Living Legacy: Haga’on Rav Dovid Feinstein, zt”l

Living Legacy: Haga’on Rav Dovid Feinstein, zt”l

A year has passed since the petriah of Rav Dovid, zt”l, on 19 Cheshvan of last year.

In this time, Klal Yisroel—especially in America—has begun to scratch the surface of the magnitude of the greatness of this gadol who was an iluy in every respect, but most of all in hiding himself on the Lower East Side, even as his light shone forth from there with such brightness.  

Rav Dovid was a master of simplicity and straightness—the epitome of fleeing from honor, an endeavor which he also executed with simplicity— and so, on the rare occasions where he allowed glimpses into his gadlus, it was simply a matter of being truthful and humble.

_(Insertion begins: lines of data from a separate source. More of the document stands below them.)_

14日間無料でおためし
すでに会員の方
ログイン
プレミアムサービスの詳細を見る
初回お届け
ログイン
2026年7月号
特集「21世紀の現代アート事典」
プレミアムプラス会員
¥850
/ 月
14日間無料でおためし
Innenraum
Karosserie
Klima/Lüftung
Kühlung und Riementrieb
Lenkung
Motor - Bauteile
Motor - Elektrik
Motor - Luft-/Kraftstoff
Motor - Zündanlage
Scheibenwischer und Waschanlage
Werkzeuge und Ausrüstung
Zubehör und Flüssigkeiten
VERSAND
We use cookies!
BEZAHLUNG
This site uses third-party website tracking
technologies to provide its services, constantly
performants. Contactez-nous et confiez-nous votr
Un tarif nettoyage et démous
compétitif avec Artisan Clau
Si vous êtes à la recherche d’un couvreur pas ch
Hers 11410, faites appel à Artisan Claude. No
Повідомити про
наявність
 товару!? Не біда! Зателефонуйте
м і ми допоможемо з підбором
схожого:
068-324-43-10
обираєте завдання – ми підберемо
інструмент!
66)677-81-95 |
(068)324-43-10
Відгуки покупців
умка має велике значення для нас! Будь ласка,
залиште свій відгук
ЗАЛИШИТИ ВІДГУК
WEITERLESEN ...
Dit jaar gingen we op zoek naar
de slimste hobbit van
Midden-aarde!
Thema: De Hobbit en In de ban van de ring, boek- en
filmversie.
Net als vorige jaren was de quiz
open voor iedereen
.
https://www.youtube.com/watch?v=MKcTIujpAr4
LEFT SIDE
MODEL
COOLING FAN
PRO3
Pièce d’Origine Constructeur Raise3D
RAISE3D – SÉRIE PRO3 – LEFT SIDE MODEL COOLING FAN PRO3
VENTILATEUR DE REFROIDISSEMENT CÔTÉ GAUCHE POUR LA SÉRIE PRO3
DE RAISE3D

He was born in the Russian town of Lyuban, in 1929, to his great father, Rav Moshe, zt”l, who served as its rov. He once remarked to a talmid driving him, “I don’t know what they want from me; I was born an iluy. When I was five, I know the entire seder Nezikin.”

Once, his brother, ybl”ch, Rav Reuven Shlit”a –with whom Rav Dovid shared a legendary brotherly bond of awe, love, and reverence— was asked by a talmid whether it is true what they say that Rav Dovid completed shas one hundred times. A master of simplicity himself, he approached his older brother and asked him. Rav Dovid responded softly, “yes,” and walked away. Truthful, straight, and simple. 

Rabbi Yisroel Besser, the prolific writer, biographer, and columnist, is currently getting to work on a biography on this gadol who so illuminated the way for American Torah Jewry in the 21st century, and shared the foremost thoughts in his mind as he sets about this special endeavor:

“There are so many facets to Rav Dovid’s personality,” he says. “But I had to choose a feature that defined him, it was ‘Toras chessed,’ a Torah that brings about love and kindness for your fellow Yid. Rav Dovid had a mantra; ‘When Yidden get up after learning a sugya they should be more compassionate, kinder, with more room in their heart for others, and if that doesn’t happen, then they didn’t really learn it, and they should sit down and learn it again.’

“And so, he made his business to know the individual needs of every person who made their way into his orbit.... whether they were gedolei Torah—all of whom looked to him as the final authority—or emotionally-disturbed individuals whom no one else gave a second glance.”

When Rav Dovid would speak about Toras chessed, one must understand that his prowess in Torah was extraordinary—and his brilliance in chessed was commensurate with this very greatness.

He was a posek extraordinaire who is quoted often by his own father in Igros Moshe, and Rav Moshe would refer shei’los to him, and has himself authored numerous volumes on psak, and other areas of Torah. And this same person seamlessly transitioned to according his rebbetzin the honor and reverence reserved for queens, opening and closing the front door of the car for her, and helping her around the kitchen.

Observers of the Rosh Yeshiva explain that he saw the mofsim that he affected in the last few decades of his life as simply another way to do chessed for those people...

Leaders of Agudas Yisroel recall how the Rosh Yeshiva would arrive at the Moetzes meetings and take in every single word, not uttering a syllable of his own. When asked for his opinion, all eyes would turn to him as he gave his da’as Torah with softness and humility, and this is usually how things came down in the end.

His emes and his middos defined him, there was absolutely no change in his demeanor from delivering his mishnayos shiur on the Lower East Side to a handful of individuals, to attending mass gatherings of tens of thousands—it was all one lifetime of Torah, a holy aura of chessed and love for his fellow Yid.